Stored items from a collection
________
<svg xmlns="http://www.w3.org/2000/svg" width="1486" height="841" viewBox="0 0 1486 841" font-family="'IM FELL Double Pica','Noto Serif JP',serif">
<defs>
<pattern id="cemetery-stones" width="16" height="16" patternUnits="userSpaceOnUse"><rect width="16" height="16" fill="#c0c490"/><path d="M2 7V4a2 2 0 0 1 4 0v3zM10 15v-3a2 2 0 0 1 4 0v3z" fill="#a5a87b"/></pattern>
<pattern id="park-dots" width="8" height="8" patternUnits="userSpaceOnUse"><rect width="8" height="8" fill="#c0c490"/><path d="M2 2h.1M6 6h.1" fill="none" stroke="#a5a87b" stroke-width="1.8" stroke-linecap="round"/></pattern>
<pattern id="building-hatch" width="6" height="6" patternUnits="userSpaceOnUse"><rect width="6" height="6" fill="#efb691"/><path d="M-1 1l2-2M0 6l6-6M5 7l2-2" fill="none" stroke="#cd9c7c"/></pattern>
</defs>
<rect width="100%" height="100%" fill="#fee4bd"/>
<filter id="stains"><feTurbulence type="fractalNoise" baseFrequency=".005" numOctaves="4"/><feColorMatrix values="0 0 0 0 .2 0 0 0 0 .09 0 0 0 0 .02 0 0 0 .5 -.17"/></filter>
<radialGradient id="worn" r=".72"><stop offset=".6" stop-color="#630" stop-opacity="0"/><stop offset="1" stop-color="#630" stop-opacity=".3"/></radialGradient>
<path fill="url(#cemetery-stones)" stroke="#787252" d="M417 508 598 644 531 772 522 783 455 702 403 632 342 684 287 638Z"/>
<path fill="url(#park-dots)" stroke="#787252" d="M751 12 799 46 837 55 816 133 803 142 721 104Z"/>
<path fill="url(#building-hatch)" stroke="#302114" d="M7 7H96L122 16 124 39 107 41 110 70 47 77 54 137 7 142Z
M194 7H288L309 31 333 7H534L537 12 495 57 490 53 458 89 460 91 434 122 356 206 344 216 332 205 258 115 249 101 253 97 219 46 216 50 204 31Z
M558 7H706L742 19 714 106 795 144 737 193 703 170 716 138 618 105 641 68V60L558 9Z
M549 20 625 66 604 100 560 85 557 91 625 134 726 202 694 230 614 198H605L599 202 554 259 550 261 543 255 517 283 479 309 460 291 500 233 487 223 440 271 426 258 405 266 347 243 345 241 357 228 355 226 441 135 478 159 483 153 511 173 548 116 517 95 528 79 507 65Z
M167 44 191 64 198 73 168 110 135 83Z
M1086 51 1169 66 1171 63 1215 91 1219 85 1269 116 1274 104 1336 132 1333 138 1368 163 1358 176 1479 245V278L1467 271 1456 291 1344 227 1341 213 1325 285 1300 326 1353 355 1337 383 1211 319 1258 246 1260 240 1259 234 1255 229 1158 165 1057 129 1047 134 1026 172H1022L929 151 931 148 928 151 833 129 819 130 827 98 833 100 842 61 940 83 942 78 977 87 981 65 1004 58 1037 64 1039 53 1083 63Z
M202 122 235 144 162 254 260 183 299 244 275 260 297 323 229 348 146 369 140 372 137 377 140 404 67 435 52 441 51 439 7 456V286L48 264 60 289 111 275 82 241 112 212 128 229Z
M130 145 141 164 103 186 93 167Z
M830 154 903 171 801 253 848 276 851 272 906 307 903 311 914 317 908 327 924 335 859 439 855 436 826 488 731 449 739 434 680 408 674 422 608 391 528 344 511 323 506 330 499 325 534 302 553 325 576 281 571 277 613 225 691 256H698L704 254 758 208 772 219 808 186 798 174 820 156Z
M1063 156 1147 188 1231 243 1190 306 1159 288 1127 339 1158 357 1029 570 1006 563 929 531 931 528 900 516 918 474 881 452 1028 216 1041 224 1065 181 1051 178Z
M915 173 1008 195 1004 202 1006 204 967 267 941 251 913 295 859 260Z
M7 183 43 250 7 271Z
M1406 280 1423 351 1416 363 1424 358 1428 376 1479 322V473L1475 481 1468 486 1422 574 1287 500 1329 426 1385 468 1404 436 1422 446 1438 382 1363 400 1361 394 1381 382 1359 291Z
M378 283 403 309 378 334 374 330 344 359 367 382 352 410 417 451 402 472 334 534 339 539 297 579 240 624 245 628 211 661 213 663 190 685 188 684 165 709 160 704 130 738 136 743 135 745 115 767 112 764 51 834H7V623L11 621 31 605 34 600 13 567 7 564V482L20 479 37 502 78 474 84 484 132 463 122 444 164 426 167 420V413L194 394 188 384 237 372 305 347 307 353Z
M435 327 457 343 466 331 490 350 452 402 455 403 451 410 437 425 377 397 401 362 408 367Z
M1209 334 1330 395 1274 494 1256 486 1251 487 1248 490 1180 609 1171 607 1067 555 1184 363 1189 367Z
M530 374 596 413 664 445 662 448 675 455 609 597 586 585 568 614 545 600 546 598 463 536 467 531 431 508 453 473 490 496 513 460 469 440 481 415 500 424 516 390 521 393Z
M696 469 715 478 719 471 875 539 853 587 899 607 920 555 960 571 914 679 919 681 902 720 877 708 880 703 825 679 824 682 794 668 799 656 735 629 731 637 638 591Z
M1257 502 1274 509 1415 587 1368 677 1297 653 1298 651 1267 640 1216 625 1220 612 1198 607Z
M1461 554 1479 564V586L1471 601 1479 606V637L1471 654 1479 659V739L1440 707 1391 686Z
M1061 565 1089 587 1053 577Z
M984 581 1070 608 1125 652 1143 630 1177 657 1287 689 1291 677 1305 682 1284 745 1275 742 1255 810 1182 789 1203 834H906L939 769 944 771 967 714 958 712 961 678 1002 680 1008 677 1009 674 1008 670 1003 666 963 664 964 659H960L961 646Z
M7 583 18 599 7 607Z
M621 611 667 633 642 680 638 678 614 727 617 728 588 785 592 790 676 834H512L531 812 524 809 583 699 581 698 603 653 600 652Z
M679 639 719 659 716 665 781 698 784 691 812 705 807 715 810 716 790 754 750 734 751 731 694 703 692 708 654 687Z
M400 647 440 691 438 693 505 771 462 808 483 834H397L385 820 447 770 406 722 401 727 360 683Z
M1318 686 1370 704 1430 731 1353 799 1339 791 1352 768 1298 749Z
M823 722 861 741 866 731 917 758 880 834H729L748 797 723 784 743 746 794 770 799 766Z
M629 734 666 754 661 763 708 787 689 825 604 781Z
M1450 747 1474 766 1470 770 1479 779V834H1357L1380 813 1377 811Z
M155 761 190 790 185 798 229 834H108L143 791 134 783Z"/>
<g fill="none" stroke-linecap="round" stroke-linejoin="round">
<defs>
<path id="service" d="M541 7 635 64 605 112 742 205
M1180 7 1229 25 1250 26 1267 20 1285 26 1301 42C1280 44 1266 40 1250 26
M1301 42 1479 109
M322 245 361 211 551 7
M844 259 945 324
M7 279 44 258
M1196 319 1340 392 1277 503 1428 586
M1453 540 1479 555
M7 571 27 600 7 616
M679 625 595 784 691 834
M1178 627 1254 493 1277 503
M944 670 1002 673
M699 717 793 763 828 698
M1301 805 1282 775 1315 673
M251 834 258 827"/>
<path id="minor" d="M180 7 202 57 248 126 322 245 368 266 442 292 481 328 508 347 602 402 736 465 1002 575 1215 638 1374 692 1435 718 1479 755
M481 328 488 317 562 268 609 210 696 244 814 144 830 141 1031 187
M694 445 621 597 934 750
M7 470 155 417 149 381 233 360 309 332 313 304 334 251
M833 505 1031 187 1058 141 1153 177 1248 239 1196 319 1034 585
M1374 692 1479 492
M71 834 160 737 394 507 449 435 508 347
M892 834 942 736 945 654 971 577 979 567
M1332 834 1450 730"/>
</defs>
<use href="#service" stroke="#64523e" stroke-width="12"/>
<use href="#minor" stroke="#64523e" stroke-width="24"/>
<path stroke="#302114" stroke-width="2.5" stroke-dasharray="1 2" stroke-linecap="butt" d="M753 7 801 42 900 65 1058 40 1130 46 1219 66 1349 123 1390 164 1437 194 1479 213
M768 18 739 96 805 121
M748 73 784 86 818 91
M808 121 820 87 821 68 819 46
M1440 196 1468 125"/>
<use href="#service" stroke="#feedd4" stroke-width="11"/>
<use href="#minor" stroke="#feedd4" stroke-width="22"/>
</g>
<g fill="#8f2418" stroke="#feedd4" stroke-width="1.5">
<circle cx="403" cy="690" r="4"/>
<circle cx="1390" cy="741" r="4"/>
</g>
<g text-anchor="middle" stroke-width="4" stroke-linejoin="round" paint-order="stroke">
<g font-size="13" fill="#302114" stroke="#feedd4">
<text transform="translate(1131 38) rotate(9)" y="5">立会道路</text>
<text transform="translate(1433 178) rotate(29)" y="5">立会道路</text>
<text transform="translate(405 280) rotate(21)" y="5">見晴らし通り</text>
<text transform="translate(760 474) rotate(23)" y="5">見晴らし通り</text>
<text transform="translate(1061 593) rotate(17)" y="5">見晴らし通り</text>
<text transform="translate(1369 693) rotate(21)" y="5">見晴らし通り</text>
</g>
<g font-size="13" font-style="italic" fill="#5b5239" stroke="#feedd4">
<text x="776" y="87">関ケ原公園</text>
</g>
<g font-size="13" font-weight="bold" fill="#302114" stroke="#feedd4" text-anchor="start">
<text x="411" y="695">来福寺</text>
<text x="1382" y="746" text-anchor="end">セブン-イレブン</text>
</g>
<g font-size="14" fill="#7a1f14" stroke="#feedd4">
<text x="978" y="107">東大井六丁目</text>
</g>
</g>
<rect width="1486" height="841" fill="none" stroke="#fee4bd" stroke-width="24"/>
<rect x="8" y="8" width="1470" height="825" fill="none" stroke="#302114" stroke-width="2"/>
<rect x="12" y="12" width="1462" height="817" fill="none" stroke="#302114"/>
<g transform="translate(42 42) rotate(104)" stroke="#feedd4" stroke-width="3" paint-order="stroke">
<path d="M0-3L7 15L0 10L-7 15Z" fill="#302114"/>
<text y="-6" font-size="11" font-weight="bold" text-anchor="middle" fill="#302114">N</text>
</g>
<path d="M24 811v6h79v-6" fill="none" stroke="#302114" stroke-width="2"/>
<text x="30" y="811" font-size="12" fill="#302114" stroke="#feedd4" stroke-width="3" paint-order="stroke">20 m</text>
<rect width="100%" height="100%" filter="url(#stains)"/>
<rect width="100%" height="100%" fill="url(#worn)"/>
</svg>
________
▶ _What needs to be done_: Answer with a single number: how many lines in the data above have the string "worn" in them?

▶ _Problem solution_: 2